The demon's eyes darted back, drawn by the shift in pace, pulled across the room by the same mechanism that drew animals toward a snare.

Lucifer accelerated. The pace picked up until Vivianne's breaths came out short and jagged. The demon's eyes dragged with every thrust. Vivianne kept hers on Grendel's face. The whole point, this whole miserable spectacle, was the point, and the point was Grendel. A witness to something he had no business seeing, forced to hold it in his memory the way demons were cursed to remember every act of cruelty inflicted on them, which, for someone at his level in the hierarchy, was basically every act.

She could smell it. The scent of a low-level demon's fear was pungent, sour, and sweet at the same time, like iron left out in the rain. Two days of starvation had made her olfactory senses sharper than they ought to have been, and the smell of Grendel's terror hit her mouth before her brain had time to catalogue it. She wanted to pull him closer. She wanted to drag him to the edge of the bed, where he could see everything, where the heat of her body would press against him like a second subject in whatever ritual Lucifer was composing in real time.

Lucifer leaned down and whispered in her ear.
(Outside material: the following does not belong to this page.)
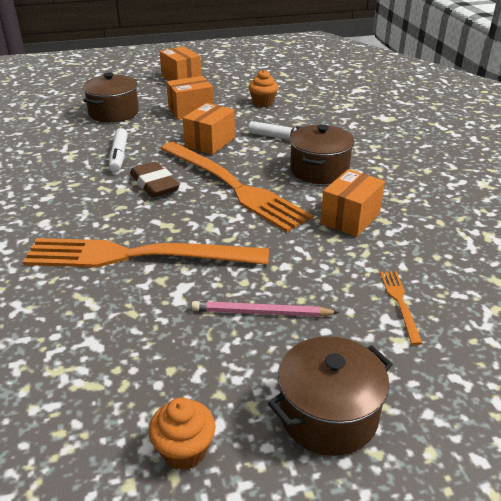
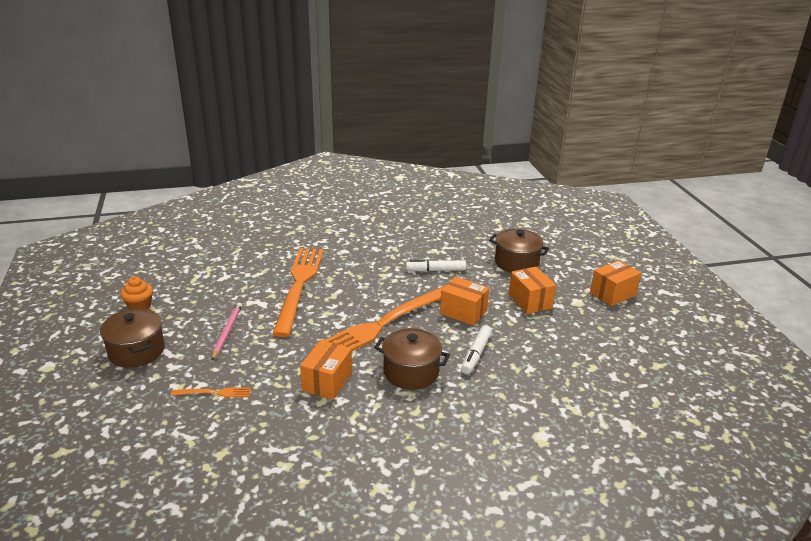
camera: 90 degrees right, 5 degrees down
brown eraser [130,161,180,198] -> none
orange cupcake [249,69,278,107] -> none
orange box [320,169,385,237] -> orange box turned 75 degrees clockwise [300,340,352,400]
Something she couldn't hear, because her own hearing had become a mess of white noise and the demon's panicked breathing. But she heard the laugh that followed. It came out of her sharp and jagged, the sound of a throat that had been tight for too long finally snapping open.

She turned to Grendel. "This is the privilege," she told him. "Every other soul in Hell gets denied this. Every other thing I get denied every single day. You get to watch."

Grendel's mouth opened. No sound came out. He looked at the ceiling like it might offer him a way out, but the ceiling in the Morning Star's chambers had never offered anyone a way out of anything. Lucifer had designed it that way, and Vivianne knew it. She chose things in her work. She picked angels. She picked the ones Lucifer had broken most carefully, the ones with the best vintages inside them, and she let the sovereign watch while she drank.

Tonight, apparently, the roles had flipped. Lucifer was the one who couldn't bear to watch alone, and Vivianne was the one being fed. The irony of it tasted better than any angel she'd had in a century.

Lucifer's hands came up to frame her face. His palms were warm and steady, and with his fingers spread wide over her cheekbones, he positioned her so that the demon could see both of them. Lucifer's mouth, Vivianne's mouth, all of them. A composition for one audience member.

Vivianne leaned up and bit Lucifer's lower lip. She bit hard. The demon made a small sound in the back of his throat, something that might have been a whimper or might have been his body's protest against the proximity of blood in the air. Vivianne pulled back and licked the copper taste from her own teeth. A single sip. Enough to wet her tongue and remind her body what it had been missing. Not enough to gorge. She couldn't gorge yet. The angel supply was running low, and two days had already drained more of her reserves than she would admit to the Morning Star, who she was sure already knew.

Lucifer came inside her with a long, deliberate exhalation that sounded almost like relief. He didn't move for a long moment. Both of them lay on the bed with the demon still in the corner, still staring, still breathing through his mouth like a man on the edge of a long fall.

Lucifer turned his head. "Grendel."

The demon flinched at the sound of his name.

"Dismissed." Lucifer's voice carried clearly across the room, carrying all the authority of a being who had thrown a being out of heaven once and could easily do it again. "Remember every second of tonight."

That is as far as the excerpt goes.